Sekali lagi Yoongi menghembuskan nafas keras.

Seniman terkenal, Wiz Khalifa selalu berkata, 'never accept rejection as failure', dan ya. Persetan dengan Namjoon. Lagipula Yoongi membenci Namjoon. Memang siapa yang menyukai Namjoon? Produser sialannya itu bisa menikahi phonecase Ryan kesayangannya di Hawaii lalu encok sampai mati saat menari Salsa diiringi ukulele.

Masa bodoh.

Bukannya Yoongi membenci hidup, tapi rasanya dia ingin mati saja sekarang.

.

Yoongi benci deadline. Tapi dia lebih membenci dompetnya yang kosong. Yoongi benci segalanya. Sungguh. Yoongi hanya membenci terlalu banyak hal.

Matanya menangkap kafe 24-jam yang tampak menyedihkan dengan lampu kerlap-kerlip yang kebanyakan mati. Lebih terlihat seperti kuburan. Lihat saja, baru satu langkah masuk saja sudah tercium bau alkohol dan terlihat jaring laba-laba. Yang benar saja. Jangan-jangan makanan yang dijual kafe mencurigakan ini adalah organ dalam manusia. Tapi serius. Dalam keadaan selapar dan sekere ini, rasanya Yoongi bisa saja makan otak balita, asalkan itu digoreng sampai garing lalu disajikan dengan kerupuk dan ekstra mayones.

"Um, selamat malam!"

Suara melengking yang terlalu ceria untuk ukuran penjaga kafe di jam kerja sepetang ini. Pukul satu pagi. Yoongi mengerjapkan matanya beberapa kali. Terkejut melihat senyuman lebar dari anak kecil yang berdiri di belakang counter memasang wajah agak mengantuk, tapi tawanya tetap ramah. Mata anak itu menyipit saat tersenyum, rambutnya hitam legam, poninya yang dipotong lurus menimbulkan kesan kekanakan dan lugu. Apronnya mengukirkan nama 'Chim'. Jika itu bukan hal paling imut yang pernah Yoongi lihat sepanjang hidupnya yang suram. Belum lagi bola mata bulat cerah yang seakan melubangi kepalanya, membelah-belah hidup Yoongi menjadi satu milyar koma satu sobekan kecil.

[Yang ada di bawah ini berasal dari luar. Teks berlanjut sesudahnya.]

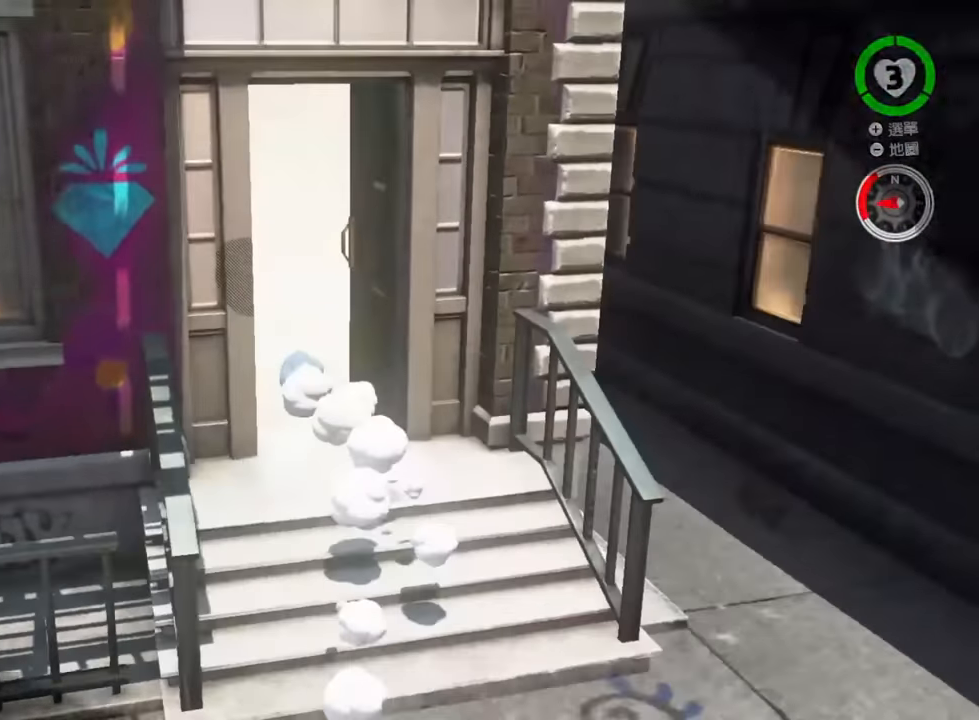
{"buttons": ["L2"], "left_stick": "up-right", "right_stick": "center", "events": [[300, "L2", "down"], [300, "left_stick", "up"], [467, "left_stick", "up-right"]]}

"Bisa kucatat pesanan anda, kak?" Pemuda itu mengangkat wajahnya, tersenyum.

Yoongi tidak sadar jika dia menatap terlalu lama. Dia jarang tersenyum, karena Namjoon selalu komentar jika senyumnya seperti penjahat pedofil. Tapi kali ini, tanpa sadar, Yoongi tersenyum. Senyum pertamanya mungkin dalam satu milenium terakhir sejak harga boneka Kumamon naik dua puluh persen bulan kemarin. Terkutuklah bocah-bocah ingusan di seluruh Seoul yang membuat Kumamon menjadi salah satu most wanted item. Yoongi akan benar-benar memakan otak mereka dengan ekstra keju mozarela dan saus tiram.

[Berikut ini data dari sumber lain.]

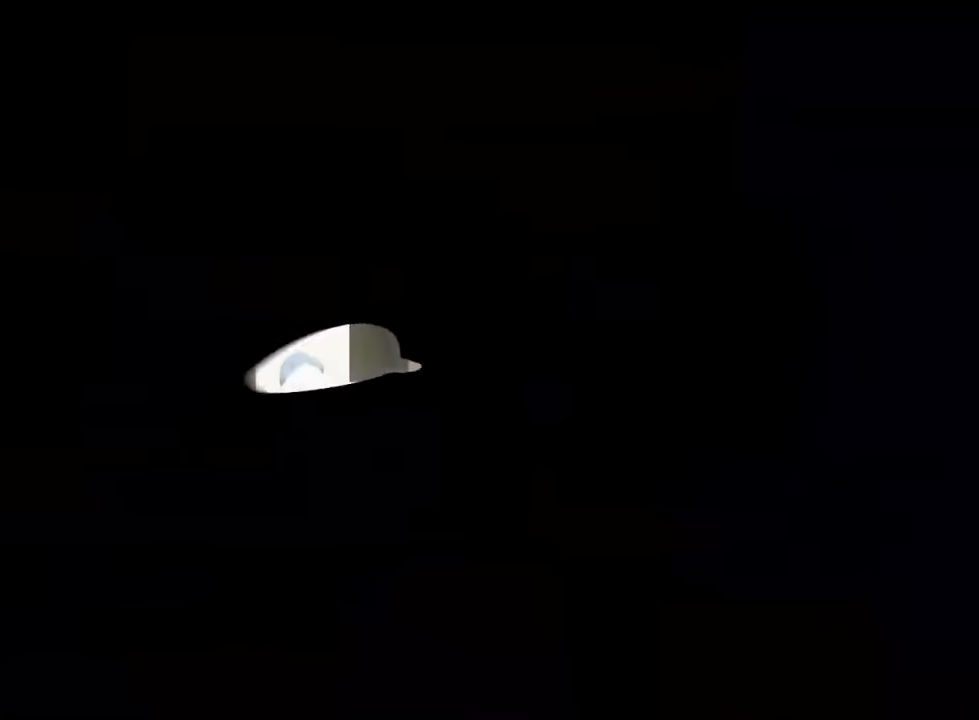
{"buttons": ["L2"], "left_stick": "up-right", "right_stick": "center", "events": []}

"Cappucino," Yoongi berkata. "Dan seporsi nachos. Tolong."

Pemuda itu mengangguk. "Baik, cappucino dan seporsi nachos. Ada lagi?" Yoongi menggeleng dan Chim mengangguk sekali lagi. "Baiklah, tolong tunggu sebentar."

Tidak lama, Chim menyerahkan pesanan Yoongi dengan senyuman lebar. Menyebutkan nominal yang harus dibayarnya dan Yoongi menyerahkan beberapa lembar won.

"Terima kasih, kak!"

"Tentu," Yoongi mengambil nampan di hadapannya setengah mengantuk. Kenapa anak ini cantik sekali? Kepalanya jadi pusing. Sekilas mengingatkan Yoongi pada ucapan Namjoon—"Saranghae, Chim."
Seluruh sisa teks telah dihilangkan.